Lynays, champion de solutions concrètes
À travers ses coffrets électriques intelligents et ses audits énergétiques, Lynays propose des solutions pour réduire les factures industrielles, optimiser la consommation et moderniser les infrastructures.
L’entreprise plaide aussi pour une intégration accrue des énergies renouvelables, gage de compétitivité et de durabilité. « Sans une énergie abondante et à moindre coût, aucune industrialisation n’est possible », insiste Emmanuel Yéo.
Le pari politique : transformer chaque kilowatt en arme de développement
Conscient du rôle vital de l’énergie dans l’industrialisation, l’État ivoirien a fait de l’efficacité énergétique une utilité publique, désormais encadrée par la loi. Le gaspillage délibéré peut être sanctionné, mais le défi reste celui de l’application.

Le lancement du Prix REJAIP-CI pour l’efficacité énergétique et la lutte contre la corruption, parrainé par Lynays, illustre cette volonté de conjuguer communication, bonne gouvernance et exemplarité.
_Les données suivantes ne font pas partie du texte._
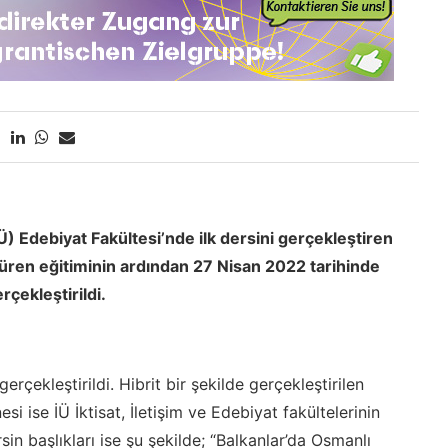
Ü) Edebiyat Fakültesi’nde ilk dersini gerçekleştiren
süren eğitiminin ardından 27 Nisan 2022 tarihinde
çekleştirildi.
çekleştirildi. Hibrit bir şekilde gerçekleştirilen
esi ise İÜ İktisat, İletişim ve Edebiyat fakültelerinin
sin başlıkları ise şu şekilde; “Balkanlar’da Osmanlı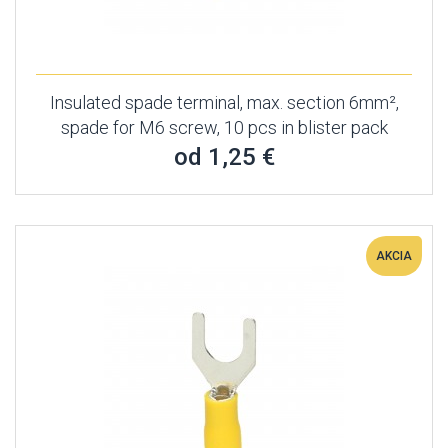
Insulated spade terminal, max. section 6mm²,
spade for M6 screw, 10 pcs in blister pack
od 1,25 €
AKCIA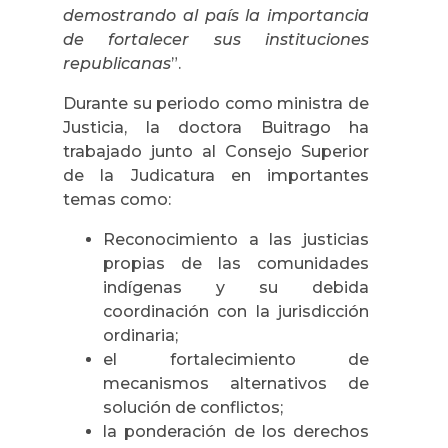
demostrando al país la importancia
de fortalecer sus instituciones
republicanas
”.
Durante su periodo como ministra de
Justicia, la doctora Buitrago ha
trabajado junto al Consejo Superior
de la Judicatura en importantes
temas como:
Reconocimiento a las justicias
propias de las comunidades
indígenas y su debida
coordinación con la jurisdicción
ordinaria;
el fortalecimiento de
mecanismos alternativos de
solución de conflictos;
la ponderación de los derechos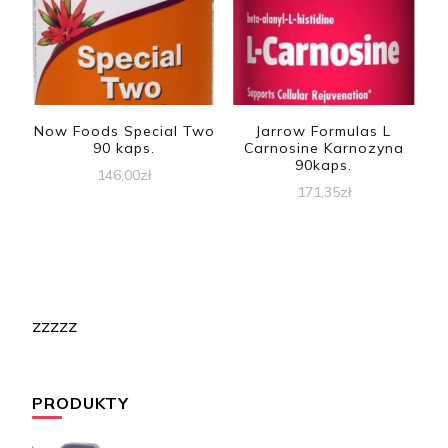
Now Foods Special Two
Jarrow Formulas L
90 kaps.
Carnosine Karnozyna
90kaps.
146,00
zł
171,35
zł
zzzzz
PRODUKTY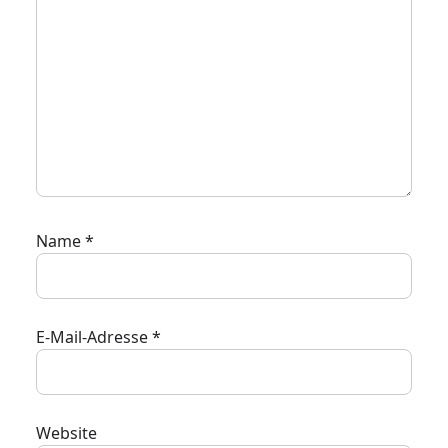
Name
*
E-Mail-Adresse
*
Website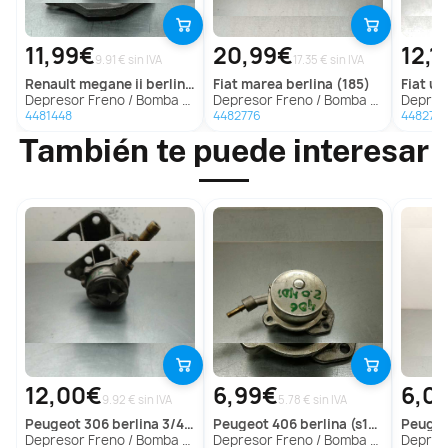
11,99€
20,99€
12,1
9.91 € sin IVA
17.35 € sin IVA
renault
megane ii berlina 3p
fiat
marea berlina (185)
fiat
uno
Depresor Freno / Bomba Vacio para Renault Megane Ii Berlina 3P
Depresor Freno / Bomba Vacio para Fiat Marea Berlina (185)
Depresor Fre
4481448
4482776
4482777
También te puede interesar
12,00€
6,99€
6,0
9.92 € sin IVA
5.78 € sin IVA
peugeot
306 berlina 3/4/5 puertas (s2)
peugeot
406 berlina (s1/s2)
peuge
Depresor Freno / Bomba Vacio para Peugeot 306 Berlina 3/4/5 Puertas (S2)
Depresor Freno / Bomba Vacio para Peugeot 406 Berlina (S1/S2)
Depresor Fre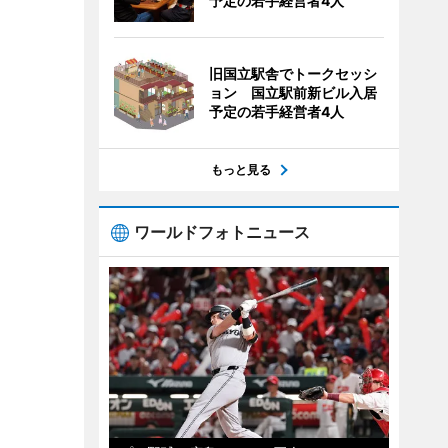
予定の若手経営者4人
旧国立駅舎でトークセッシ
ョン 国立駅前新ビル入居
予定の若手経営者4人
もっと見る
ワールドフォトニュース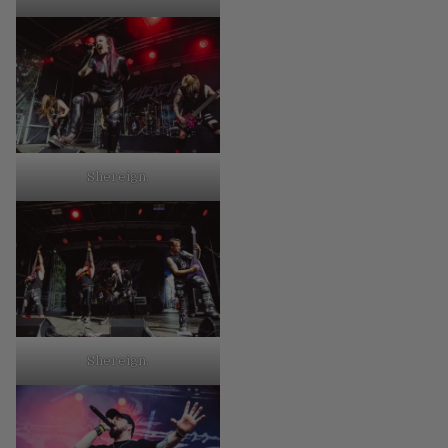
Shereign.
Shereign.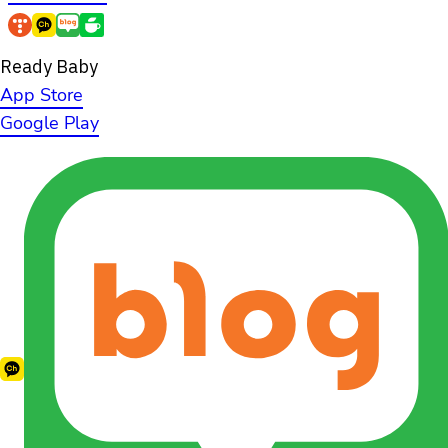
Ready Baby
App Store
Google Play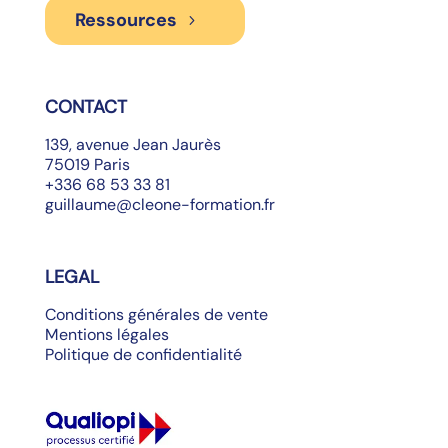
Ressources
CONTACT
139, avenue Jean Jaurès
75019 Paris
+336 68 53 33 81
guillaume@cleone-formation.fr
LEGAL
Conditions générales de vente
Mentions légales
Politique de confidentialité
Les journalistes sont invités à enquêter, dénoncer et valoriser les bonnes pratiques, transformant la plume en levier de changement.
Le grand défi : la discipline collective
La Côte d’Ivoire ambitionnait de devenir un pays émergent à l’horizon 2020. Ce cape raté, il est projeté pour 2030 afin de devenir un modèle énergétique pour l’Afrique. Mais l’émergence ne se décrète pas, elle se construit, kilowatt après kilowatt. Cela passe par :
La responsabilisation des administrations publiques, premières consommatrices et premières gaspilleuses d’electricité.
La sensibilisation des ménages à l’importance des gestes simples.
La modernisation du réseau pour fiabiliser l’accès.
L’investissement massif dans les renouvelables, surtout le solaire, encore sous-exploité.
Entre espoir et urgence
La Côte d’Ivoire a les moyens de ses ambitions : une production solide, une expérience d’exportateur, des réformes légales et une volonté politique affichée. Mais elle est freinée par une consommation anarchique, un réseau fragile et des comportements qui ne suivent pas.
« L’électricité, ce n’est pas seulement une facture à payer, c’est une arme de développement », résume Emmanuel Yéo. Tant que chaque citoyen et chaque institution ne l’aura pas compris, les rêves d’industrialisation risquent de rester des slogans.
Le pays est donc à la croisée des chemins : transformer ses mégawatts en puissance industrielle ou les gaspiller dans l’incivisme. L’avenir énergétique de la Côte d’Ivoire dépend désormais de sa capacité à produire mieux, gérer mieux, et surtout… consommer mieux.